◆ **Task prompt**
The data below has to be returned exactly, down to the last character.

[Opening Entries supplied section]

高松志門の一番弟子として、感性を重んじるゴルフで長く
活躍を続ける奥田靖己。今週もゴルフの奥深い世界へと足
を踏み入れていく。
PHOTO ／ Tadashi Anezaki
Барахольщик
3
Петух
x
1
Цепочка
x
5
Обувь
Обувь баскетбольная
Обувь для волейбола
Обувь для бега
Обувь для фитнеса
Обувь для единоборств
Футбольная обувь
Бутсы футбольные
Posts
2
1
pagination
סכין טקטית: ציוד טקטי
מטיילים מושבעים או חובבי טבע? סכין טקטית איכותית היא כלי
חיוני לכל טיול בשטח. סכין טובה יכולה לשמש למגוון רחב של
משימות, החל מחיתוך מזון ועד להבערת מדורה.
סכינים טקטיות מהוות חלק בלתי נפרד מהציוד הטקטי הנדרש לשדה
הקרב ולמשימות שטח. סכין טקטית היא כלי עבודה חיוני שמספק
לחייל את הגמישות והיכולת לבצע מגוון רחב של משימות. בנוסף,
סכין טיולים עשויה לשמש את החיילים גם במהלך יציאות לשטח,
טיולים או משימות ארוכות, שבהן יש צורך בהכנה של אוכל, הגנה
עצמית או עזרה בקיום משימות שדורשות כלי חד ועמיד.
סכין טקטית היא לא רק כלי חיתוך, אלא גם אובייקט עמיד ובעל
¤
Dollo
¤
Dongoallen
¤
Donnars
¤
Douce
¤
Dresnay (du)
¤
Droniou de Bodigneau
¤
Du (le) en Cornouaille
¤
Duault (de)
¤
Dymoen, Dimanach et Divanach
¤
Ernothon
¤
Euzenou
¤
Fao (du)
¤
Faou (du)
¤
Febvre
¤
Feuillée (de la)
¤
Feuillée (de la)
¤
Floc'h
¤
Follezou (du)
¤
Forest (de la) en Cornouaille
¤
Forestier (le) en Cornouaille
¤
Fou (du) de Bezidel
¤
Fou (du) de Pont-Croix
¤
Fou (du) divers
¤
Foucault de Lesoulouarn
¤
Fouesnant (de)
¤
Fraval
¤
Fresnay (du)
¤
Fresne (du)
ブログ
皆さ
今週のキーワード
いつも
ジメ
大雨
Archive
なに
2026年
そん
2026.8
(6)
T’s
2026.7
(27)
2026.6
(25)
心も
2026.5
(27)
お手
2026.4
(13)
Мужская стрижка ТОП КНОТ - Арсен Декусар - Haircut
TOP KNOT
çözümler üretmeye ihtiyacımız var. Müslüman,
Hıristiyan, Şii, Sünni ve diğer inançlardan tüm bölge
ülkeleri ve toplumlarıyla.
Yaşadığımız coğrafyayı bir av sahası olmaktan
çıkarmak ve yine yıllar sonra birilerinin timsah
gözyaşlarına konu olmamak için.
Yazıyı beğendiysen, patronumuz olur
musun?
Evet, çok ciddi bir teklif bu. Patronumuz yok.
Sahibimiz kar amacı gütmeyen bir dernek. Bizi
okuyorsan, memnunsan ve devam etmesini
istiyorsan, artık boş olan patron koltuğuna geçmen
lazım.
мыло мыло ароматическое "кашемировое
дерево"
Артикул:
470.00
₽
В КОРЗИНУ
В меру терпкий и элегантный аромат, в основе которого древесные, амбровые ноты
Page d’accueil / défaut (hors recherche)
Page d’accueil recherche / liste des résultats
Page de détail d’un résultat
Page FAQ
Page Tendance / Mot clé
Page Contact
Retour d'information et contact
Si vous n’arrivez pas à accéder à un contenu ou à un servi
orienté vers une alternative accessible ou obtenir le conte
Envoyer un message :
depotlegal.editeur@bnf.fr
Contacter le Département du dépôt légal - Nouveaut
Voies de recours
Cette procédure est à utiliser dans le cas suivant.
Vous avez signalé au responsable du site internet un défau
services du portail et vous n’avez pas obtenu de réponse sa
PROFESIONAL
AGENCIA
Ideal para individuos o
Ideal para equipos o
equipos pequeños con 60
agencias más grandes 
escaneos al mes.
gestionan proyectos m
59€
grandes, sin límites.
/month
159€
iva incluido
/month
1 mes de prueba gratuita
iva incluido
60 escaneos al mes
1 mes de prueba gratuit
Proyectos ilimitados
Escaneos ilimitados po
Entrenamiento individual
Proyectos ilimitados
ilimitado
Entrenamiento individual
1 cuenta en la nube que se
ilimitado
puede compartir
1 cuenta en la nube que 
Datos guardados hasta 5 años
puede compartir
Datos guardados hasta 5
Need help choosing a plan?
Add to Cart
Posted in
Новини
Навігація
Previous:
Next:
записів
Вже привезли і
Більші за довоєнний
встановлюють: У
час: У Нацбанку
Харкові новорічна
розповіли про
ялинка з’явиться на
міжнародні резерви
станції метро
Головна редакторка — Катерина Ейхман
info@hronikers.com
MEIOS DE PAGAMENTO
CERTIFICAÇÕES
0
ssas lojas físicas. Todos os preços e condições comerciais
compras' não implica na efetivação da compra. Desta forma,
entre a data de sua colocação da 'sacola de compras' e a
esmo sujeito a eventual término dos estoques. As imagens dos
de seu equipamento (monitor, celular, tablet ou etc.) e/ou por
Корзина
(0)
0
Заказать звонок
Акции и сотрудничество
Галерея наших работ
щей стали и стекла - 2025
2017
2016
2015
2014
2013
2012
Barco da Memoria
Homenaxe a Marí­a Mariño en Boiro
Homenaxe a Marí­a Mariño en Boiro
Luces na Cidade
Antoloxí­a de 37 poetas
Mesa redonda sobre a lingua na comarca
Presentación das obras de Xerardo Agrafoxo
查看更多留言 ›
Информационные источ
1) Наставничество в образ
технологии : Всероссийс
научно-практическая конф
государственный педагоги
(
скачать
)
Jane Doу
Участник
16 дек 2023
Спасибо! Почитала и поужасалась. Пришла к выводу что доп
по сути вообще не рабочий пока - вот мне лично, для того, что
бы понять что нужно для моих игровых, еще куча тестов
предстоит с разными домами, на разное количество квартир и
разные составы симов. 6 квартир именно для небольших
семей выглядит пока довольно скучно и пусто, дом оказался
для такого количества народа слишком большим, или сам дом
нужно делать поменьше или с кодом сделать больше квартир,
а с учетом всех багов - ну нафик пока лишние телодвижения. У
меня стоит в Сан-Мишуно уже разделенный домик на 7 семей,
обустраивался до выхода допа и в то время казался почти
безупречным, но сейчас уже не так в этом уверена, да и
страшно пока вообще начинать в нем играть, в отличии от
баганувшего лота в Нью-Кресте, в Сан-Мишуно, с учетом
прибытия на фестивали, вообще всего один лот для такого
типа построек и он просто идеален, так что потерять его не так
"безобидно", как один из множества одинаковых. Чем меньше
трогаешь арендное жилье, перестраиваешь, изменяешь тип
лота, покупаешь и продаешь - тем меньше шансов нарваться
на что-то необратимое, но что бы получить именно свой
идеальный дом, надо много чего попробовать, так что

[Closing Entries supplied section]

◆ **Your response**
高松志門の一番弟子として、感性を重んじるゴルフで長く
活躍を続ける奥田靖己。今週もゴルフの奥深い世界へと足
を踏み入れていく。
PHOTO ／ Tadashi Anezaki
Барахольщик
3
Петух
x
1
Цепочка
x
5
Обувь
Обувь баскетбольная
Обувь для волейбола
Обувь для бега
Обувь для фитнеса
Обувь для единоборств
Футбольная обувь
Бутсы футбольные
Posts
2
1
pagination
סכין טקטית: ציוד טקטי
מטיילים מושבעים או חובבי טבע? סכין טקטית איכותית היא כלי
חיוני לכל טיול בשטח. סכין טובה יכולה לשמש למגוון רחב של
משימות, החל מחיתוך מזון ועד להבערת מדורה.
סכינים טקטיות מהוות חלק בלתי נפרד מהציוד הטקטי הנדרש לשדה
הקרב ולמשימות שטח. סכין טקטית היא כלי עבודה חיוני שמספק
לחייל את הגמישות והיכולת לבצע מגוון רחב של משימות. בנוסף,
סכין טיולים עשויה לשמש את החיילים גם במהלך יציאות לשטח,
טיולים או משימות ארוכות, שבהן יש צורך בהכנה של אוכל, הגנה
עצמית או עזרה בקיום משימות שדורשות כלי חד ועמיד.
סכין טקטית היא לא רק כלי חיתוך, אלא גם אובייקט עמיד ובעל
¤
Dollo
¤
Dongoallen
¤
Donnars
¤
Douce
¤
Dresnay (du)
¤
Droniou de Bodigneau
¤
Du (le) en Cornouaille
¤
Duault (de)
¤
Dymoen, Dimanach et Divanach
¤
Ernothon
¤
Euzenou
¤
Fao (du)
¤
Faou (du)
¤
Febvre
¤
Feuillée (de la)
¤
Feuillée (de la)
¤
Floc'h
¤
Follezou (du)
¤
Forest (de la) en Cornouaille
¤
Forestier (le) en Cornouaille
¤
Fou (du) de Bezidel
¤
Fou (du) de Pont-Croix
¤
Fou (du) divers
¤
Foucault de Lesoulouarn
¤
Fouesnant (de)
¤
Fraval
¤
Fresnay (du)
¤
Fresne (du)
ブログ
皆さ
今週のキーワード
いつも
ジメ
大雨
Archive
なに
2026年
そん
2026.8
(6)
T’s
2026.7
(27)
2026.6
(25)
心も
2026.5
(27)
お手
2026.4
(13)
Мужская стрижка ТОП КНОТ - Арсен Декусар - Haircut
TOP KNOT
çözümler üretmeye ihtiyacımız var. Müslüman,
Hıristiyan, Şii, Sünni ve diğer inançlardan tüm bölge
ülkeleri ve toplumlarıyla.
Yaşadığımız coğrafyayı bir av sahası olmaktan
çıkarmak ve yine yıllar sonra birilerinin timsah
gözyaşlarına konu olmamak için.
Yazıyı beğendiysen, patronumuz olur
musun?
Evet, çok ciddi bir teklif bu. Patronumuz yok.
Sahibimiz kar amacı gütmeyen bir dernek. Bizi
okuyorsan, memnunsan ve devam etmesini
istiyorsan, artık boş olan patron koltuğuna geçmen
lazım.
мыло мыло ароматическое "кашемировое
дерево"
Артикул:
470.00
₽
В КОРЗИНУ
В меру терпкий и элегантный аромат, в основе которого древесные, амбровые ноты
Page d’accueil / défaut (hors recherche)
Page d’accueil recherche / liste des résultats
Page de détail d’un résultat
Page FAQ
Page Tendance / Mot clé
Page Contact
Retour d'information et contact
Si vous n’arrivez pas à accéder à un contenu ou à un servi
orienté vers une alternative accessible ou obtenir le conte
Envoyer un message :
depotlegal.editeur@bnf.fr
Contacter le Département du dépôt légal - Nouveaut
Voies de recours
Cette procédure est à utiliser dans le cas suivant.
Vous avez signalé au responsable du site internet un défau
services du portail et vous n’avez pas obtenu de réponse sa
PROFESIONAL
AGENCIA
Ideal para individuos o
Ideal para equipos o
equipos pequeños con 60
agencias más grandes 
escaneos al mes.
gestionan proyectos m
59€
grandes, sin límites.
/month
159€
iva incluido
/month
1 mes de prueba gratuita
iva incluido
60 escaneos al mes
1 mes de prueba gratuit
Proyectos ilimitados
Escaneos ilimitados po
Entrenamiento individual
Proyectos ilimitados
ilimitado
Entrenamiento individual
1 cuenta en la nube que se
ilimitado
puede compartir
1 cuenta en la nube que 
Datos guardados hasta 5 años
puede compartir
Datos guardados hasta 5
Need help choosing a plan?
Add to Cart
Posted in
Новини
Навігація
Previous:
Next:
записів
Вже привезли і
Більші за довоєнний
встановлюють: У
час: У Нацбанку
Харкові новорічна
розповіли про
ялинка з’явиться на
міжнародні резерви
станції метро
Головна редакторка — Катерина Ейхман
info@hronikers.com
MEIOS DE PAGAMENTO
CERTIFICAÇÕES
0
ssas lojas físicas. Todos os preços e condições comerciais
compras' não implica na efetivação da compra. Desta forma,
entre a data de sua colocação da 'sacola de compras' e a
esmo sujeito a eventual término dos estoques. As imagens dos
de seu equipamento (monitor, celular, tablet ou etc.) e/ou por
Корзина
(0)
0
Заказать звонок
Акции и сотрудничество
Галерея наших работ
щей стали и стекла - 2025
2017
2016
2015
2014
2013
2012
Barco da Memoria
Homenaxe a Marí­a Mariño en Boiro
Homenaxe a Marí­a Mariño en Boiro
Luces na Cidade
Antoloxí­a de 37 poetas
Mesa redonda sobre a lingua na comarca
Presentación das obras de Xerardo Agrafoxo
查看更多留言 ›
Информационные источ
1) Наставничество в образ
технологии : Всероссийс
научно-практическая конф
государственный педагоги
(
скачать
)
Jane Doу
Участник
16 дек 2023
Спасибо! Почитала и поужасалась. Пришла к выводу что доп
по сути вообще не рабочий пока - вот мне лично, для того, что
бы понять что нужно для моих игровых, еще куча тестов
предстоит с разными домами, на разное количество квартир и
разные составы симов. 6 квартир именно для небольших
семей выглядит пока довольно скучно и пусто, дом оказался
для такого количества народа слишком большим, или сам дом
нужно делать поменьше или с кодом сделать больше квартир,
а с учетом всех багов - ну нафик пока лишние телодвижения. У
меня стоит в Сан-Мишуно уже разделенный домик на 7 семей,
обустраивался до выхода допа и в то время казался почти
безупречным, но сейчас уже не так в этом уверена, да и
страшно пока вообще начинать в нем играть, в отличии от
баганувшего лота в Нью-Кресте, в Сан-Мишуно, с учетом
прибытия на фестивали, вообще всего один лот для такого
типа построек и он просто идеален, так что потерять его не так
"безобидно", как один из множества одинаковых. Чем меньше
трогаешь арендное жилье, перестраиваешь, изменяешь тип
лота, покупаешь и продаешь - тем меньше шансов нарваться
на что-то необратимое, но что бы получить именно свой
идеальный дом, надо много чего попробовать, так что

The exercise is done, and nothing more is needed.